For that matter, where do texts go? Mine sometimes turn green and disappear…

If I complain about that or any other digital matter, the routine response is—ask a grandchild. Not a bad strategy if you have some and they’re very young. The younger the better; the older ones, although kind, tend to be busy.

Millennials in training circa 1996

But just as I never, ever could have imagined that the heavy black phones of my childhood could morph into the devices of today, I would not have believed – and would have been appalled – to find my words changed and my spelling corrected by—what? A telephone? A tiny machine with a devilish little mind of its own and the temerity to alter the style and meaning of my words? In response to a text with a new and disgusting revelation about Donald Trump I wrote back “ick.” That concise and perfect term, chosen carefully for the occasion, was transformed in my reply into a lofty “I know.” Auto-correct may be one giant leap for mankind, but it’s one short step too far for me.


Comments welcome; trolls will be blocked 😜

12 thoughts on “#Tech #Support

  1. Pingback: D-Day Memory: Then and Now | The Oldest Vocation

  2. Pingback: Coming of Age in the 1950s All Over Again | The Oldest Vocation

  3. Honestly, I have no idea how I remembered all those phone numbers and how I was able to get in contact with friends when arriving in a distant city.

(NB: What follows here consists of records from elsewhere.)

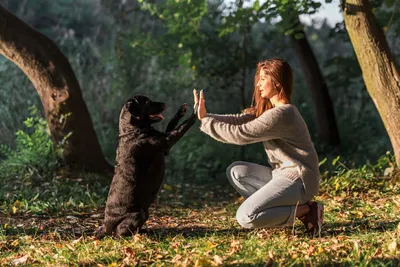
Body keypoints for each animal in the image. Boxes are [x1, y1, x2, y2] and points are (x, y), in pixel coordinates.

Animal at [97, 95, 197, 238]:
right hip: (138, 214)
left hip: (145, 213)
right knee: (120, 234)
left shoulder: (165, 148)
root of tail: (106, 227)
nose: (164, 103)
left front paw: (181, 110)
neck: (134, 130)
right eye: (148, 102)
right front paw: (196, 113)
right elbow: (182, 127)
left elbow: (171, 124)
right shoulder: (167, 141)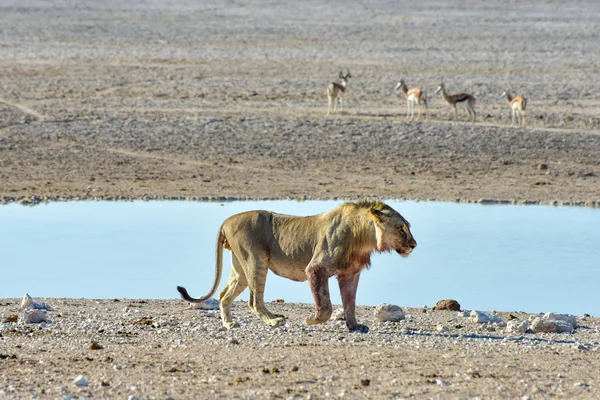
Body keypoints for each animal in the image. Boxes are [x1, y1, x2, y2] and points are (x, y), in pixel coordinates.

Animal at [176, 200, 414, 332]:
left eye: (407, 227)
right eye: (401, 228)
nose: (414, 244)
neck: (364, 236)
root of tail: (227, 220)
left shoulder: (350, 273)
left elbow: (350, 303)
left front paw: (354, 326)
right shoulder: (317, 268)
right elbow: (326, 305)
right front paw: (311, 320)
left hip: (240, 268)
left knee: (224, 295)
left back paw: (229, 324)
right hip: (256, 261)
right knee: (254, 301)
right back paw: (274, 321)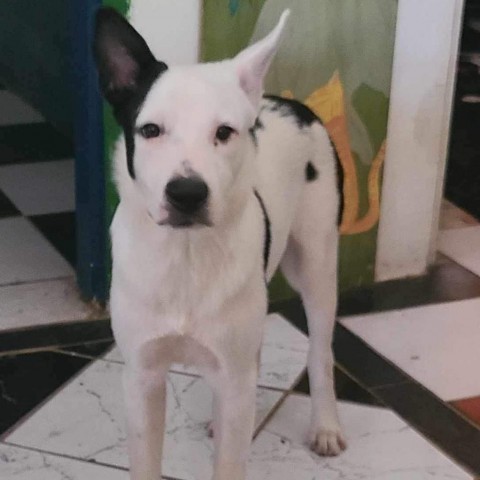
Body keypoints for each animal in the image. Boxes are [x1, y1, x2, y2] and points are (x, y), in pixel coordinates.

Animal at [94, 7, 346, 480]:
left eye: (225, 132)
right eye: (150, 129)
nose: (187, 193)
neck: (186, 255)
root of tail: (293, 104)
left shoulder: (231, 369)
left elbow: (230, 459)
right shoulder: (141, 374)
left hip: (317, 264)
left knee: (320, 350)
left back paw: (325, 425)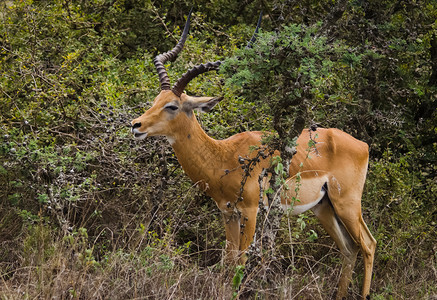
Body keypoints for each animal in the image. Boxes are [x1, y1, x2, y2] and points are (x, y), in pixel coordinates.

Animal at [129, 10, 374, 298]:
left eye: (172, 106)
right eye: (156, 100)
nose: (136, 125)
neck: (224, 156)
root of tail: (362, 145)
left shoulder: (251, 210)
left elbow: (242, 259)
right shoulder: (227, 212)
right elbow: (229, 258)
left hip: (347, 204)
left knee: (368, 245)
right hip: (324, 208)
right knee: (349, 249)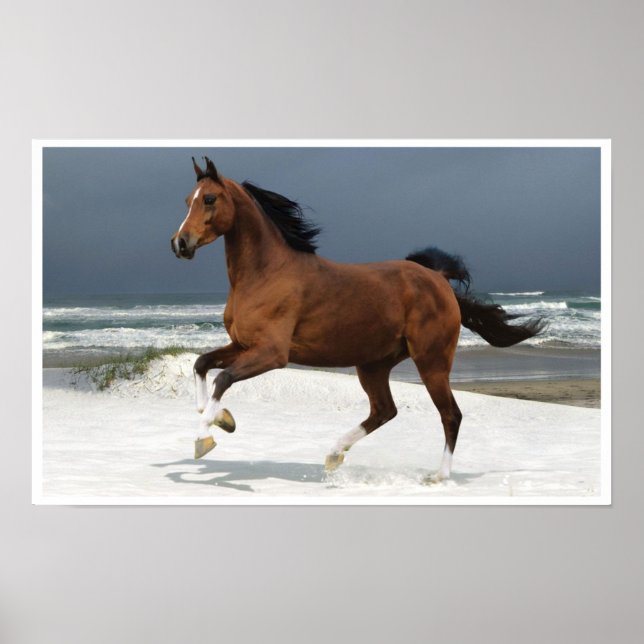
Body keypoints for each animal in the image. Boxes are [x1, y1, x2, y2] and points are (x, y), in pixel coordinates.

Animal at [171, 157, 544, 482]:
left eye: (209, 199)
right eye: (188, 200)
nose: (180, 243)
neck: (265, 273)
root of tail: (438, 279)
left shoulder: (272, 354)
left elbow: (223, 379)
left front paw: (204, 438)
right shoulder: (243, 344)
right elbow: (202, 364)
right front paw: (220, 419)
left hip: (431, 361)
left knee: (450, 415)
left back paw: (438, 476)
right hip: (374, 364)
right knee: (384, 410)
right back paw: (334, 454)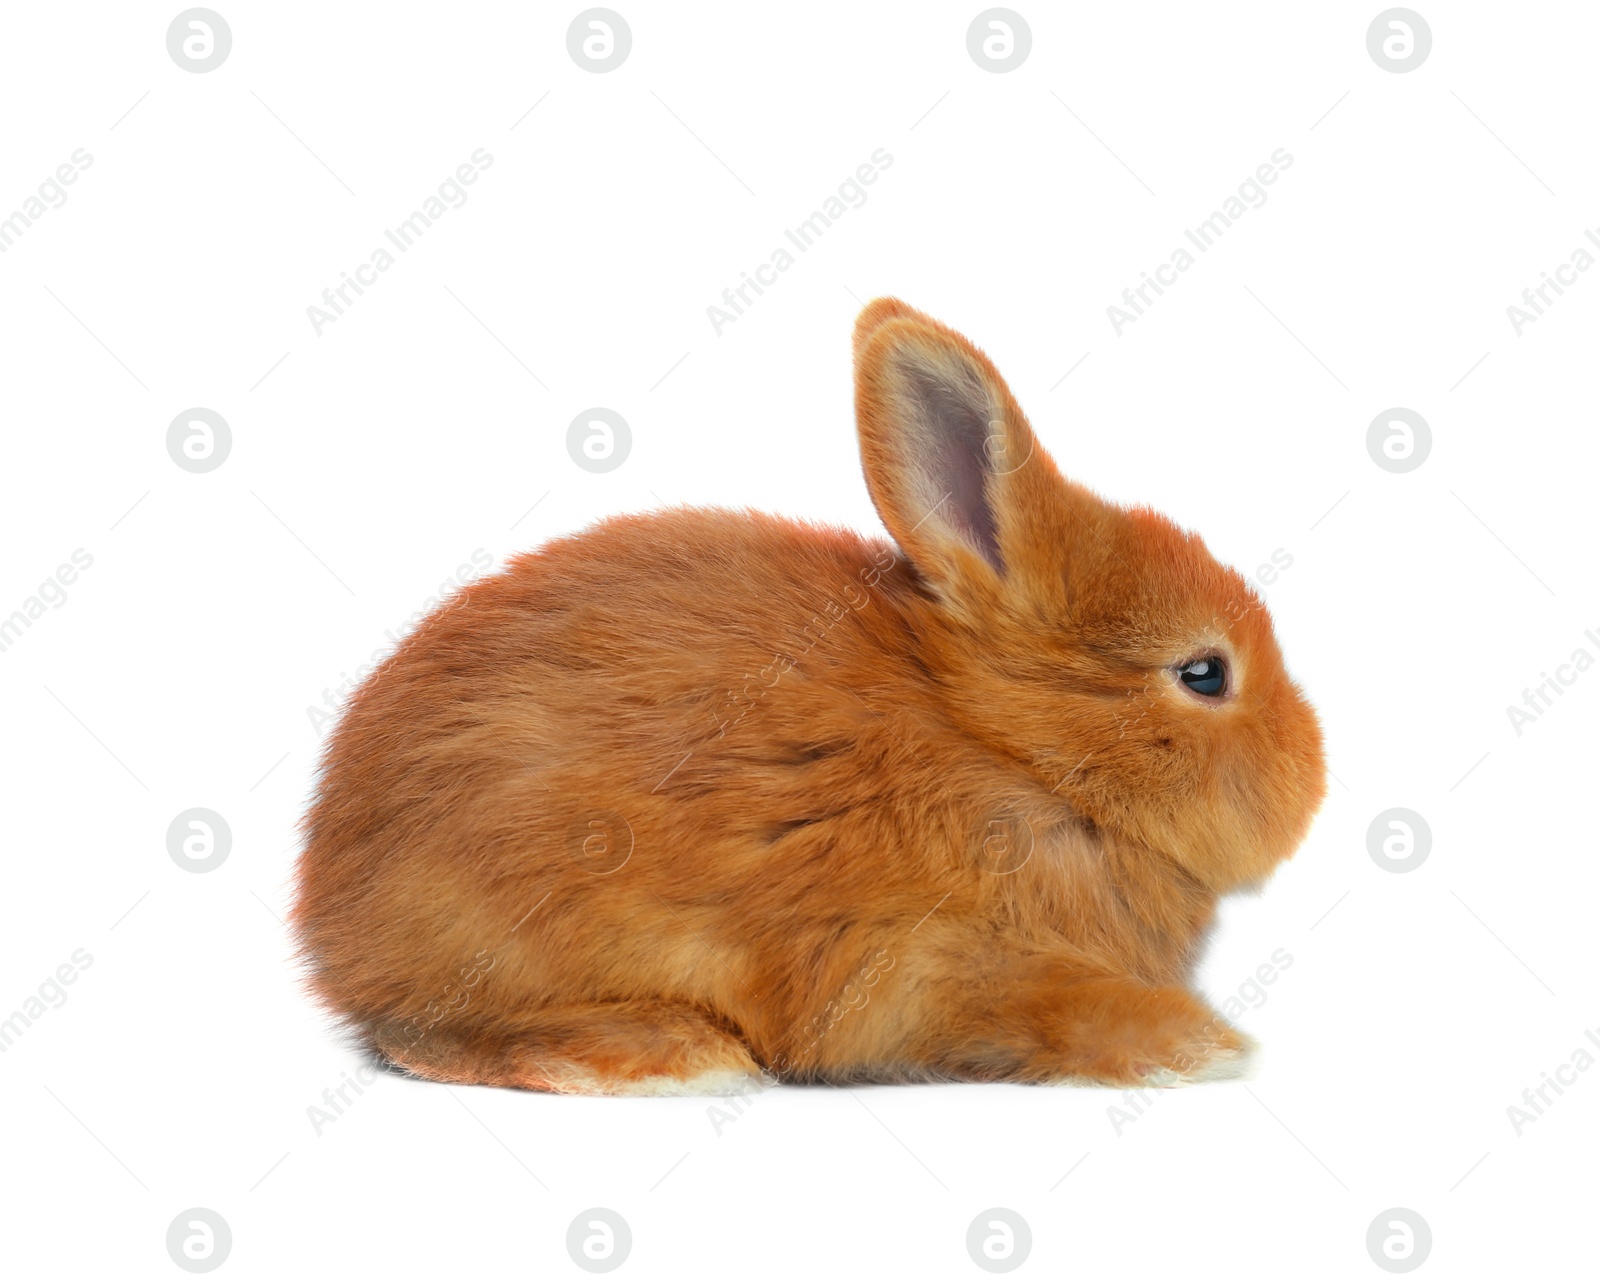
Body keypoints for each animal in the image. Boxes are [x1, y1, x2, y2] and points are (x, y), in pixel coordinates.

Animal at [288, 297, 1324, 1087]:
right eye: (1204, 672)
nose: (1311, 778)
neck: (1010, 753)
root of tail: (327, 923)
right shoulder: (919, 962)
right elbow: (1055, 1009)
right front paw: (1202, 1047)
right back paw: (672, 1054)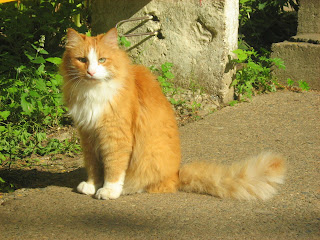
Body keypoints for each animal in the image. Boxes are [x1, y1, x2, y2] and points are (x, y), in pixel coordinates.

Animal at [61, 28, 286, 201]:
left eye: (102, 60)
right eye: (82, 60)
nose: (90, 72)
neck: (92, 93)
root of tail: (177, 175)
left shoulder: (115, 136)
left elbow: (113, 167)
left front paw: (108, 190)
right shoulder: (88, 135)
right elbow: (93, 165)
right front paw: (91, 185)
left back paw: (127, 189)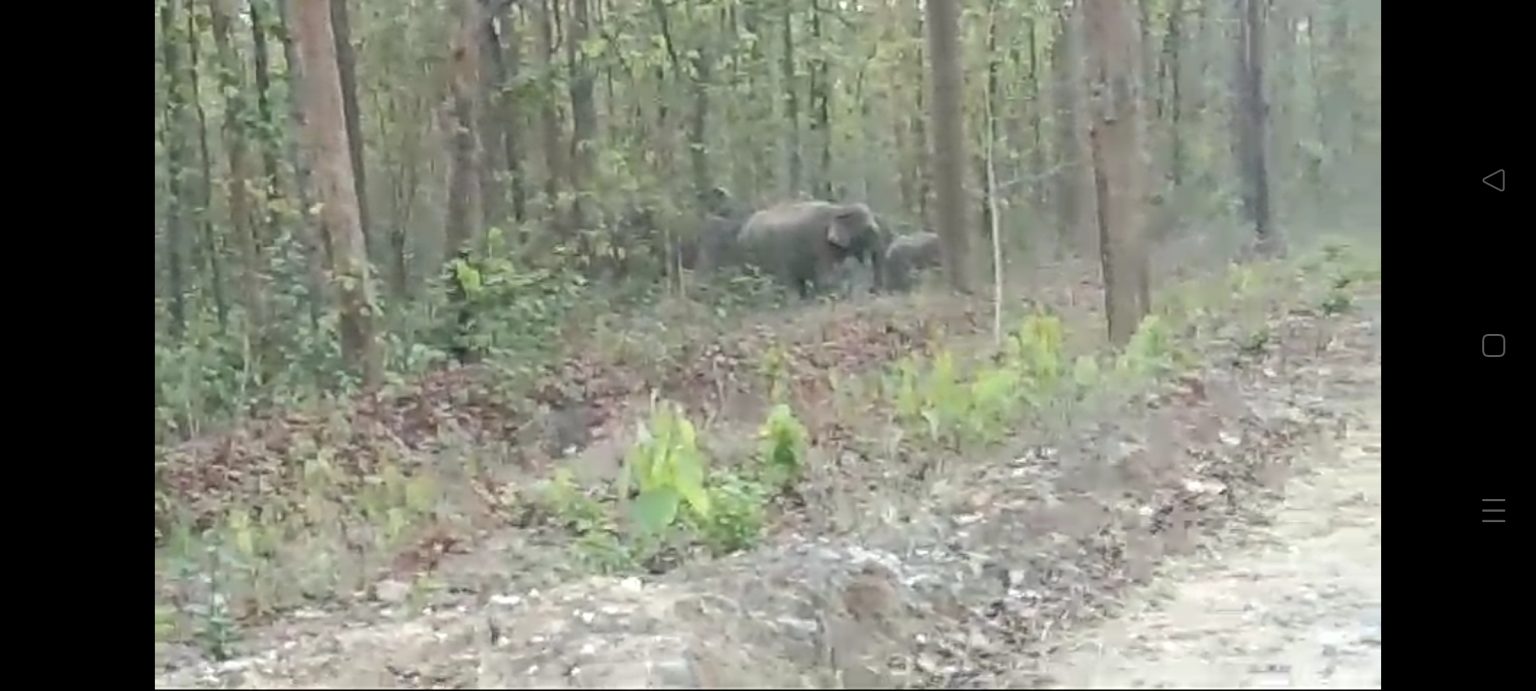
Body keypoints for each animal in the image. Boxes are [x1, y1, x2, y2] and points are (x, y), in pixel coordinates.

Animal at [736, 200, 887, 298]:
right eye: (869, 230)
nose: (872, 291)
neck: (839, 208)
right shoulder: (819, 244)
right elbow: (826, 279)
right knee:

I guess I had notes in my wallet but gosh…no recollection.

    Liked by 1 person

  4. Hi Crissy –
    Loved your recent post, and I’m so glad you included PEnnsylvania 6-5000, not to mention “one ringy-dingy”!
    Love,
    TRafalgar 7-9487

    Liked by 1 person

  5. Another delightful look at what has been lost and gained in the last
    fifty years. Atkinson’s precision and humor capture that other world in which we were tethered to one another is so many ways–phone lines, mailboxes, postage stamps. Communication had heft and consequences. And you had to pay for it.
    I remember when my godmother’s phone number in Ardmore, Oklahoma was 211.
    My grandmother had a very elegant phone stand, white with a cherub painted on the side, and two spaces for the huge Dallas White Pages and Yellow Pages underneath.
    There was something literal about all that business. When you talked on the phone, you had a heavy object in your hand and everyone could see what you were doing. And if they interrupted you, you could club them with the receiver. This worked less well with the Princess phone.
    It would be silly to say I miss it, and maybe not accurate. But there are certainly aspects of it I miss–the tangible, the recognition of distance and money and time, the very real feeling of standing in one place and talking to someone who was standing someplace else. And often you knew JUST where that was. And sometimes really wanted to be there.